Building on this success, Novartis launched Healthy Family programs in Vietnam (2012) and Kenya (2013). A key characteristic of these programs is the co-existence of two separate yet mutually reinforcing arms. Social activities, both healthcare education and health camps, are independent from commercial operations yet financed through product sales.
Improving health education and care in a way that is sustainable for our business
Healthy Family programs use innovative business models that build local, sustainable capabilities for healthcare – including education, infrastructure and products – for people living at the base of the pyramid. Local health educators teach their communities about health-related issues, host health education meetings, and explain the importance of seeking out diagnosis and treatment from a qualified doctor before a condition worsens.
Each program is unique and adapted to the country’s healthcare priorities and local customs. To be included in the respective portfolios, products need to be simple to use and tailored to meet the needs of underserved populations with a low disposable income, usually earned on a daily basis.
From 2007 to 2019, more than 50 million people have been reached through health education in India, Vietnam and Kenya, and over 3 million patients have been diagnosed and treated at health camps.
With the launch of Novartis Access in 2015, we took our social business approach to the next level. Novartis Access offers a portfolio of medicines to address key NCDs. The portfolio is available to governments, NGOs and other public sector healthcare providers in lower-income countries at a price of USD 1 per treatment, per month. In addition, in 2019, we launched Novartis Access in the private sector in Kenya, Nigeria, Tanzania and Uganda. We increased the flexibility of our offering to respond to country requirements and are now also proposing sub-portfolios as well as itemized medicines at different prices. Beyond the portfolio, Novartis Access offers capacity-building activities to support healthcare systems in preventing, diagnosing and treating chronic diseases.

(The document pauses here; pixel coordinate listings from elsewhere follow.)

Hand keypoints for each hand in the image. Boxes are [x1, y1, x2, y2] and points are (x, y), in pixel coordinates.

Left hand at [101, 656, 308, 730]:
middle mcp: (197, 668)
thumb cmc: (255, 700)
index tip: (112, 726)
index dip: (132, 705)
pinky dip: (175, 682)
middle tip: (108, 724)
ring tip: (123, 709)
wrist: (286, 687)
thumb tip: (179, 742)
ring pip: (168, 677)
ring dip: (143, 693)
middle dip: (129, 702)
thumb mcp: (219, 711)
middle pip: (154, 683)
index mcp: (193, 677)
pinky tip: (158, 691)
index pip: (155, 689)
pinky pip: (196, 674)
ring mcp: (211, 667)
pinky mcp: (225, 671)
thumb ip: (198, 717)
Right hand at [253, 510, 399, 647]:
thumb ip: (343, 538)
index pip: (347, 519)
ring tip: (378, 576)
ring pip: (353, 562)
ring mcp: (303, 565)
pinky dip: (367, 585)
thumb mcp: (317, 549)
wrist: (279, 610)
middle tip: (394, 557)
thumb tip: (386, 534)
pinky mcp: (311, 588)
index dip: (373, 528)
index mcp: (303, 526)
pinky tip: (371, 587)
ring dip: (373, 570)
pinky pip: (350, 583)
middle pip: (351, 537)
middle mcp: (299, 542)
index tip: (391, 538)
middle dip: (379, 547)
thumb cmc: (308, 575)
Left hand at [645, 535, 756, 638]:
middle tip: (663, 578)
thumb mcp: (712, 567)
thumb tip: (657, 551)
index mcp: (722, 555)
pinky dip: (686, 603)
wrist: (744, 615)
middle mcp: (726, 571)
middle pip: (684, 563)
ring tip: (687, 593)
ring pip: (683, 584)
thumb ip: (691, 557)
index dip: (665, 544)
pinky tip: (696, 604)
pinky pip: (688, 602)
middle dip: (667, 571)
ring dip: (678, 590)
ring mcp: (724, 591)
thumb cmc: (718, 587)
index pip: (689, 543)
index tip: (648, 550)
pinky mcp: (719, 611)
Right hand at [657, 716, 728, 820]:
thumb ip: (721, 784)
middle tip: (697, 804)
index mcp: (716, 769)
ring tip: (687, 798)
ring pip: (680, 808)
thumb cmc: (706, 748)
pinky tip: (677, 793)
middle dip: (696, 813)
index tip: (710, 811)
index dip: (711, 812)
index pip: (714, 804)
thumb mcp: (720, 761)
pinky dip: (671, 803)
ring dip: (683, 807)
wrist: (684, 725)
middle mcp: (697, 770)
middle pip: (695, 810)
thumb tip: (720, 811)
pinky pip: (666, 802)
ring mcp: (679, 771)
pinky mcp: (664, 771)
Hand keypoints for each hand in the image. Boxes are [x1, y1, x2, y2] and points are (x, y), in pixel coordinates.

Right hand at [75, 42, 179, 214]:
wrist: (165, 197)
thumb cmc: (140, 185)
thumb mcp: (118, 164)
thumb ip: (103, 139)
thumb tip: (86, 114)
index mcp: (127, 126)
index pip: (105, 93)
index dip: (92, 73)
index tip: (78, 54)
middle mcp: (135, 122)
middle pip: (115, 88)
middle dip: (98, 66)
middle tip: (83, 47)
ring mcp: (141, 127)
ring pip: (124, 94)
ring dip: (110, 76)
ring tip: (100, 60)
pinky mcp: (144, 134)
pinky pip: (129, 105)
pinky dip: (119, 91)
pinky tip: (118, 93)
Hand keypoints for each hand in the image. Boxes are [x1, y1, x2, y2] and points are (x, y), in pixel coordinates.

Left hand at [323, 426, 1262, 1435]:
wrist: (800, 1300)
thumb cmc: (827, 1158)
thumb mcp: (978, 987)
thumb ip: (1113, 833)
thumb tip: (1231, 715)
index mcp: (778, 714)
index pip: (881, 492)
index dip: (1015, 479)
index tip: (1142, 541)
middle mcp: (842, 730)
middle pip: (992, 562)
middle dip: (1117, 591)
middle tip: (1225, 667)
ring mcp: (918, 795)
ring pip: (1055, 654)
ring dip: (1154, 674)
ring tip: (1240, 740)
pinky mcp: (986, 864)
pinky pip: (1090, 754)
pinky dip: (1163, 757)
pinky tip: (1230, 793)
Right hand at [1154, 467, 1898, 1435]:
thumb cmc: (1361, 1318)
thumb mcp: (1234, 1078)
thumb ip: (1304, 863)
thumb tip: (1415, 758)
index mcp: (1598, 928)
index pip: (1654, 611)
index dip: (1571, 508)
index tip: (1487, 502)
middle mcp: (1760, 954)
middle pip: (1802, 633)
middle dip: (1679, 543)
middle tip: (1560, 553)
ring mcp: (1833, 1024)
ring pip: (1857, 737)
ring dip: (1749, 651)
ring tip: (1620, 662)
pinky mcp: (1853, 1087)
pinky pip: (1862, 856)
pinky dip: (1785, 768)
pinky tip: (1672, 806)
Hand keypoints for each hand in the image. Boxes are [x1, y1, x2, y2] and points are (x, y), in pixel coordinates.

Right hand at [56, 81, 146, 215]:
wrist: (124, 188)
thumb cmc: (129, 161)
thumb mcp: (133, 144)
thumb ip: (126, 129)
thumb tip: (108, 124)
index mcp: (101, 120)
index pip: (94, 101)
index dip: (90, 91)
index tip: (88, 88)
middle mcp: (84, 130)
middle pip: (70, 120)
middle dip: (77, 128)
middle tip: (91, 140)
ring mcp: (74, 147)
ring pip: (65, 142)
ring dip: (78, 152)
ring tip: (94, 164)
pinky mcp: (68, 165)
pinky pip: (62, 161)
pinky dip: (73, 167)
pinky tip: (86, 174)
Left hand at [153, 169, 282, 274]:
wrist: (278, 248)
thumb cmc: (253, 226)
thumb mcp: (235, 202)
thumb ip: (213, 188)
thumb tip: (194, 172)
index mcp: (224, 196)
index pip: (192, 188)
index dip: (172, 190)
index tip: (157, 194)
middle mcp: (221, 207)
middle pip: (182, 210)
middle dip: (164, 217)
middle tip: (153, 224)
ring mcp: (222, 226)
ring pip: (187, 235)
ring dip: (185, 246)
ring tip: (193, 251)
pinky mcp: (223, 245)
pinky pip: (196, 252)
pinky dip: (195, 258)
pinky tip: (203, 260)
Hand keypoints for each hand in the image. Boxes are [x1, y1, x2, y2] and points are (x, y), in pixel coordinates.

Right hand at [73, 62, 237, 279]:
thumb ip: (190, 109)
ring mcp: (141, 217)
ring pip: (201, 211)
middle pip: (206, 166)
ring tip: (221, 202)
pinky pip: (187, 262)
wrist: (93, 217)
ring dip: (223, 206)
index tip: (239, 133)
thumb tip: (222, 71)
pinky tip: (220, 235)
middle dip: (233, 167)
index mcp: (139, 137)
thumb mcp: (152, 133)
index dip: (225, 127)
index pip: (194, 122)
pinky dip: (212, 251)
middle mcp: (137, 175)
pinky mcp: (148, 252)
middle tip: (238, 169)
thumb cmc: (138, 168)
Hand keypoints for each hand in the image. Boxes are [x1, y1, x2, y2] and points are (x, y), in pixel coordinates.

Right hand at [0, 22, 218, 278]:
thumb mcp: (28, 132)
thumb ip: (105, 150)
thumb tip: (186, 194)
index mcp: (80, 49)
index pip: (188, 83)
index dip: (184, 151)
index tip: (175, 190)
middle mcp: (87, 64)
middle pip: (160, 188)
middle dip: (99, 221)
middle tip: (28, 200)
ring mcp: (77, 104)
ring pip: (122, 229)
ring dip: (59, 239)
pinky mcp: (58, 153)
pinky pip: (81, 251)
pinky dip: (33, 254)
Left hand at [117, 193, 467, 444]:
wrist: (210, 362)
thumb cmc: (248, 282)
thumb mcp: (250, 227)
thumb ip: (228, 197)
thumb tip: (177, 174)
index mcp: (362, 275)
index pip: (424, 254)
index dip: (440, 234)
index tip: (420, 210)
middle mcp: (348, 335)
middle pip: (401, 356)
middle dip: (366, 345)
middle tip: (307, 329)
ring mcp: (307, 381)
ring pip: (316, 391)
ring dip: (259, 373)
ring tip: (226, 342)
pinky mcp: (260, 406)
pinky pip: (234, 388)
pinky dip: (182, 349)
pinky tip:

Over the past two years, Novartis Social Business (NSB) has tested new social business models in several African and Asian countries to reach more patients with the entire Novartis portfolio of medicines. Countries included Malawi, Rwanda, Tanzania, Uganda, Laos, Cambodia and Nepal. They were selected because they are large enough for social business models to scale up and be sustainable over time. In Burundi, Kenya, Nigeria and Sudan, NSB took over the Sandoz business.
In all these countries, in conjunction with health authorities, we are aligning our product portfolio with healthcare needs, and are launching a tiered pricing (and packaging) strategy based on household wealth, and specific distribution channels to reach different income segments with our branded and generic medicines.
In Africa, we will now massively scale up this approach with a new sub-Saharan Africa unit.